• Sonuç bulunamadı

1.1. YEREL YÖNETİMLER VE YEREL YÖNETİM HİZMETLERİ

1.1.2. YEREL YÖNETİM HİZMETLERİ

1.1.2.2. Kamu Hizmetlerinin Yerelleşmesi

Kamu hizmeti, devlet eliyle yada kamu tüzel kişileri aracılığıyla veya bunların denetiminde yapılan kollektif ve genel ihtiyaçları karşılamak ve kamu yararı esasını sağlamak için yerine getirilen ve kamuya sunulan sürekli faaliyetler olarak ifade edilmektedir (Onar, 1992: 92). Başka bir tanıma göre ise “toplum için önem kazanmış olan ortak ve genel bir ihtiyacın tatminine yönelik olarak kamu tüzel kişileri veya onların denetimi altında özel kişilerce yürütülen bir faaliyettir” (Gülan,

1988:148). Yerel kamu hizmeti de yerel yönetimler tarafından yapılan veya yaptırılan hizmetler olarak ifade edilmektedir (Usta ve Bilgiç, 2016: 251). Diğer bir ifadeyle merkezi yönetim tarafından yapılmayan ve bunun yerine yerel yönetimlere verilen kamu hizmetleridir. Kamu hizmetlerinin temel amacını Eryılmaz (2010), toplumun ihtiyaçlarını karşılarken üretilen mal ve hizmetlerde etkinliği ve verimliliği en yüksek seviyede sunmak olarak ifade etmektedir. Devlet bu amacını iki farklı yönetimle gerçekleştirmektedir. İlki merkezi yönetim, diğeri ise merkezi yönetimin alt birimleridir.

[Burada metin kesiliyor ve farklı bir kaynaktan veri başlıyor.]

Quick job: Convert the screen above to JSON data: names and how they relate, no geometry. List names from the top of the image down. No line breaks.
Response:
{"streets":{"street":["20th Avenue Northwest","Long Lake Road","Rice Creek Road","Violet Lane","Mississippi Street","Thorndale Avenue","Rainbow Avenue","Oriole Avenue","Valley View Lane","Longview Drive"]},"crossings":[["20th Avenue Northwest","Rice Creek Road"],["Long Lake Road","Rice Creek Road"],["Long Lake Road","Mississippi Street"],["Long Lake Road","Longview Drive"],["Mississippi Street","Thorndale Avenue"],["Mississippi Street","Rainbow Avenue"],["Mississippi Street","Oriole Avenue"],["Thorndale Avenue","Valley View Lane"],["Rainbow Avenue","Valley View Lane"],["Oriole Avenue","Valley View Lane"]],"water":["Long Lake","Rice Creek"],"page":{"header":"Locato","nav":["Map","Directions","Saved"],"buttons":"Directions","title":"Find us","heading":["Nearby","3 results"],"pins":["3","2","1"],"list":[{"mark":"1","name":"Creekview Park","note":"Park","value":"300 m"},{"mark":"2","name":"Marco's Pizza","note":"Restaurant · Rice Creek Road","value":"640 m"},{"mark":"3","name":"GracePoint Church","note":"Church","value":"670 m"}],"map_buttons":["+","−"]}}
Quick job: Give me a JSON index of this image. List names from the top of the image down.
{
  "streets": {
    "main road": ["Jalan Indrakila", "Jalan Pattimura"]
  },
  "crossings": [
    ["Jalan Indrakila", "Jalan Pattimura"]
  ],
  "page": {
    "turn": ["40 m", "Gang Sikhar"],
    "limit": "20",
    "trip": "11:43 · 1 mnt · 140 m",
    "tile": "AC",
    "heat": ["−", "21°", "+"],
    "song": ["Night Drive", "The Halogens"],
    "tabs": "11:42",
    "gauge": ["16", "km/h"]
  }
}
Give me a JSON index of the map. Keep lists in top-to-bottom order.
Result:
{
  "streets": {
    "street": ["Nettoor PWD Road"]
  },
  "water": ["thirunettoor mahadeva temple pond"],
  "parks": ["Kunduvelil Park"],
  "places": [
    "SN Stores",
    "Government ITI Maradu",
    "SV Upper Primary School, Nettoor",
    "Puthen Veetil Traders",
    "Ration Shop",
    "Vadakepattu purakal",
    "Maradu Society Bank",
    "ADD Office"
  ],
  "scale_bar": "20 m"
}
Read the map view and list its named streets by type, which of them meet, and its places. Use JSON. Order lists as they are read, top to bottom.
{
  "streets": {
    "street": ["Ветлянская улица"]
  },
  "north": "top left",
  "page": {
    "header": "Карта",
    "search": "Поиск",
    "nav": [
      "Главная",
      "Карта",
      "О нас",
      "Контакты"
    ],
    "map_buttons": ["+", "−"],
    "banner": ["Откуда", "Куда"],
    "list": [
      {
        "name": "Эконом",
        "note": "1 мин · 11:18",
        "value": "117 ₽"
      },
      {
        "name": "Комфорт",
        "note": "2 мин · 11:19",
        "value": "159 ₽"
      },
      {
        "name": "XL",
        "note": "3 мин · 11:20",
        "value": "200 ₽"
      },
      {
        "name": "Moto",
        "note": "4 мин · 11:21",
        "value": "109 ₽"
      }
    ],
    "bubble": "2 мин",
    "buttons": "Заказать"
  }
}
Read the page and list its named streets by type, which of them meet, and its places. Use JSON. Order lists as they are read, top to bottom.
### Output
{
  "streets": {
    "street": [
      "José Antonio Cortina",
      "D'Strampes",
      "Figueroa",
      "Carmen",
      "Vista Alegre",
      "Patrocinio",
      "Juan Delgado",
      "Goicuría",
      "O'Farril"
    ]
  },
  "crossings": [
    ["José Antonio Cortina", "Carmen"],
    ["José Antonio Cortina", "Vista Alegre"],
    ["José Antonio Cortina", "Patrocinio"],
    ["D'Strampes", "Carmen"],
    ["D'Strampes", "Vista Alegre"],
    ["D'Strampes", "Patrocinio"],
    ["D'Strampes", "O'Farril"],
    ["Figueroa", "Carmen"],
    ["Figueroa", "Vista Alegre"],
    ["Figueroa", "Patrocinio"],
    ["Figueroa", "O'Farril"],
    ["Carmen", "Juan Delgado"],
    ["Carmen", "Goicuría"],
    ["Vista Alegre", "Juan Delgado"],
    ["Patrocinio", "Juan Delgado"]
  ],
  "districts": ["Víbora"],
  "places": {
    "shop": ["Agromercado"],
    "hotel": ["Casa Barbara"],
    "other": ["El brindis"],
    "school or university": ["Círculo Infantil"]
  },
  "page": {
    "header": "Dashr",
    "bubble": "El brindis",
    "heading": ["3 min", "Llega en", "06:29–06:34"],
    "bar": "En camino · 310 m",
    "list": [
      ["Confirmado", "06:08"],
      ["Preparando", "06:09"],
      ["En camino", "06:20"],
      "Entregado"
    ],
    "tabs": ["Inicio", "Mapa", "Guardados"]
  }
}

Dünya da 1970’lerden itibaren bazı ülkelerde kamu hizmetlerinde verimi ve etkinliği artırmak amacıyla yeni yöntem ve politika arayışları başlamıştır. Bunun temel sebebi klasik bir devlet yapısının ve işleyişinin giderek büyümesi sonucunda ortaya çıkan verimsizlik ve yavaşlılık ile görevlerdeki yeniliklere karşı yetersiz kalınıştır (Ökmen ve Çağatay, 2014: 95). Diğer bir sebebi de “çok kamu”, “çok devlet” anlayışının sebep olduğu 1970 krizidir (Güler, 2005:138). Bu sebepler karşısında devletin konumunun (iktisadi ve sosyal hayat içindeki) yeniden biçimlendirilmesine ve kamu olarak ifade edilen kesimin küçülmesine dair konular gündeme girmeye başlamıştır (Ökmen ve Çağatay, 2014: 95). Çözüm yolu olarak ta;

 Özel sektörün yaygın olduğu,

 Serbest,

 Piyasa koşullarına hakim,

 Küreselleştirilmiş,

 Hem ulusal hem de uluslararası sermayenin bütünleştirilmesinin hedeflendiği bir ekonomik sistem mümkün görülmüştür (Aksoy, 1998:4).

Dolayısıyla bu çözüm yolunun öngördüğü ekonomik sistem; kendine ait hukuksal düzene ve ayrıcalıklı personele sahip, piyasa mekanizmasına göre çalışan

“özel sektörleşmiş” kamu yönetimi aygıtıdır (Güler, 2005:138). Kamu yönetiminde meydana gelecek olan değişim ve dönüşümün temel araçları özelleştirme ve yerelleştirmedir. Özelleştirme ile kamu alanının daraltılması ve özele kaynak aktarılmasını sağlayan yöntemlerin tümü ile ifade edilmektedir (Aksoy, 1998: 4).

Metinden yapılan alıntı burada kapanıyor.